■ EXERCISE: Report every line below that contains the string "Appleton". Matching is case-sensitive.

--- SUPPLIED DATA Enclosed Below ---

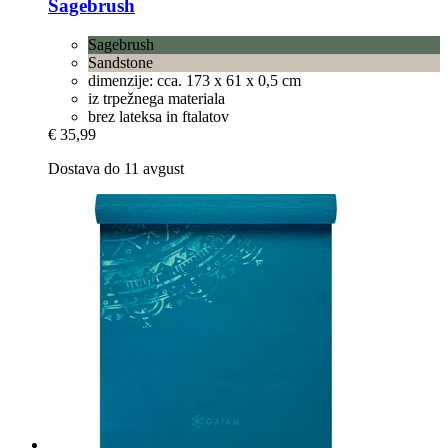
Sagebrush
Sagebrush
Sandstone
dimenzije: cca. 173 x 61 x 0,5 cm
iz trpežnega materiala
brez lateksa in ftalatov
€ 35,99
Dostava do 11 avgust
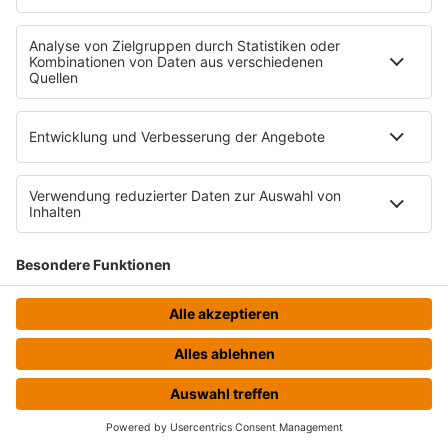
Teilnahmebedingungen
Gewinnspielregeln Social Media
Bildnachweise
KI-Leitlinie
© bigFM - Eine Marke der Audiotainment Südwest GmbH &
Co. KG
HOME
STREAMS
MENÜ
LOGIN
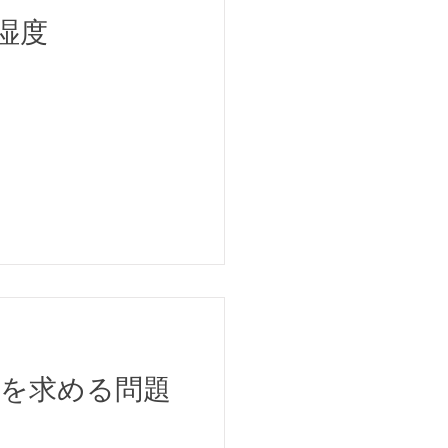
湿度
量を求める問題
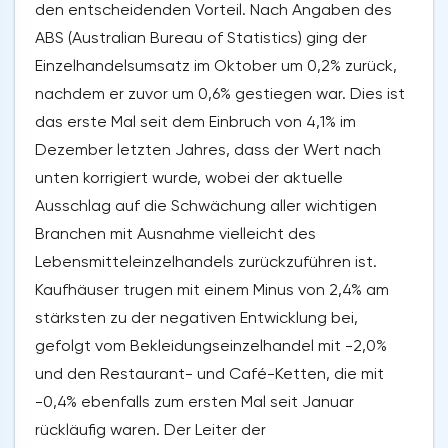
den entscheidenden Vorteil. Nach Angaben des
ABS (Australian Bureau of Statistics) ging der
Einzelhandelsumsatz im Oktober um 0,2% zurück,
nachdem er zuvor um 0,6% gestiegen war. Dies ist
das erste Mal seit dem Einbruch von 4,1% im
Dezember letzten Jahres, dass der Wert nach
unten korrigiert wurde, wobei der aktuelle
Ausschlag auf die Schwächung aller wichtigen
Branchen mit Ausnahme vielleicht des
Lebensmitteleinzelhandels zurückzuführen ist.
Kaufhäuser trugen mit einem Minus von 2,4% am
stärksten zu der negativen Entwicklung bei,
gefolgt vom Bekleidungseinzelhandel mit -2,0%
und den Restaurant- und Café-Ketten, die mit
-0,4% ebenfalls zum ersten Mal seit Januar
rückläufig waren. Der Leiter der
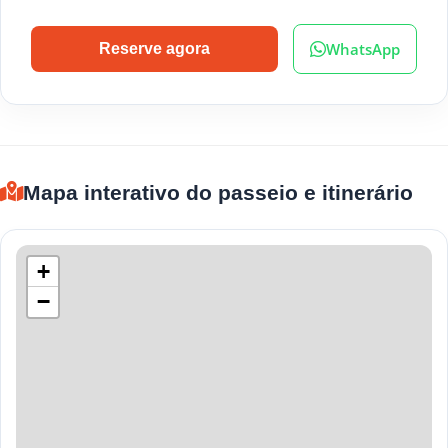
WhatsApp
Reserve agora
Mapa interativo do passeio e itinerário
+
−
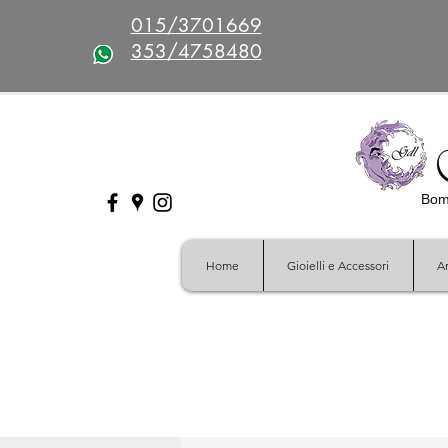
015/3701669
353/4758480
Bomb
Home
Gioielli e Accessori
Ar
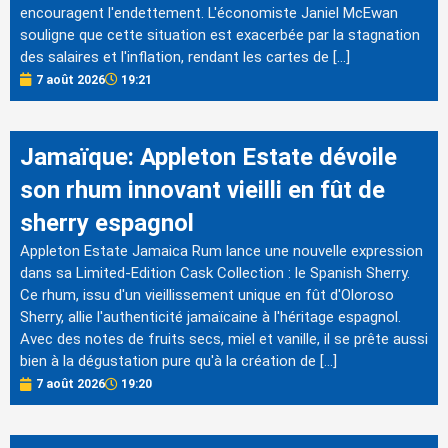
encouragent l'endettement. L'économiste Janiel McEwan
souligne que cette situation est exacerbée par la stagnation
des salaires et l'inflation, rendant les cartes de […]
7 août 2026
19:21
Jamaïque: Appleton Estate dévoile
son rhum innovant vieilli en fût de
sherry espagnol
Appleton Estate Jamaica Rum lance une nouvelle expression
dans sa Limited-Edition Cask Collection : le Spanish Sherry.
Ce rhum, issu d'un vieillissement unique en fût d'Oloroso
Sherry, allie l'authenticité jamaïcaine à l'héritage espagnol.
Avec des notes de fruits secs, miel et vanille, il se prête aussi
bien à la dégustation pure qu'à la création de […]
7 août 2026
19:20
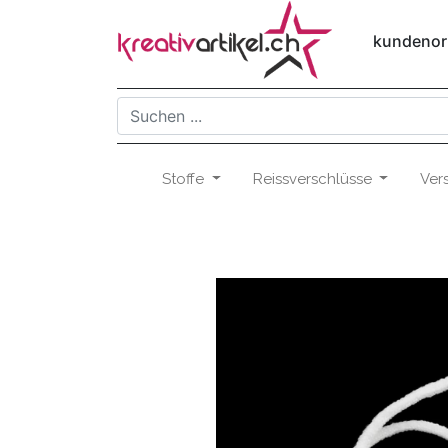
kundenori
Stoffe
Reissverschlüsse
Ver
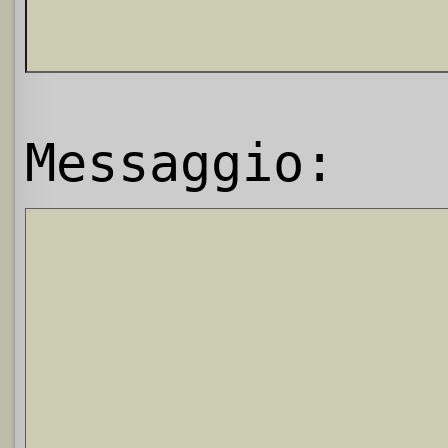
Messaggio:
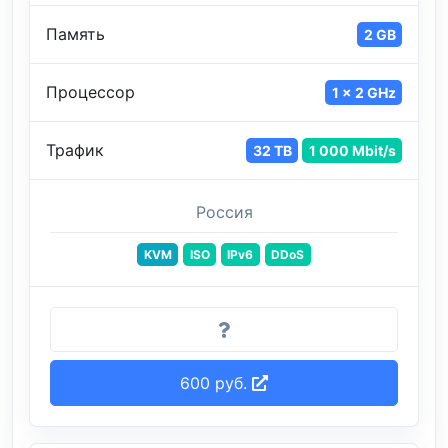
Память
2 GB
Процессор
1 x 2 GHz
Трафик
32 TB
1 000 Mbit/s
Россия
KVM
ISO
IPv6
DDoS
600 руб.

--- End of Enclosed SUPPLIED DATA ---

■ RESULT OF THIS TASK:
Jamaïque: Appleton Estate dévoile
Appleton Estate Jamaica Rum lance une nouvelle expression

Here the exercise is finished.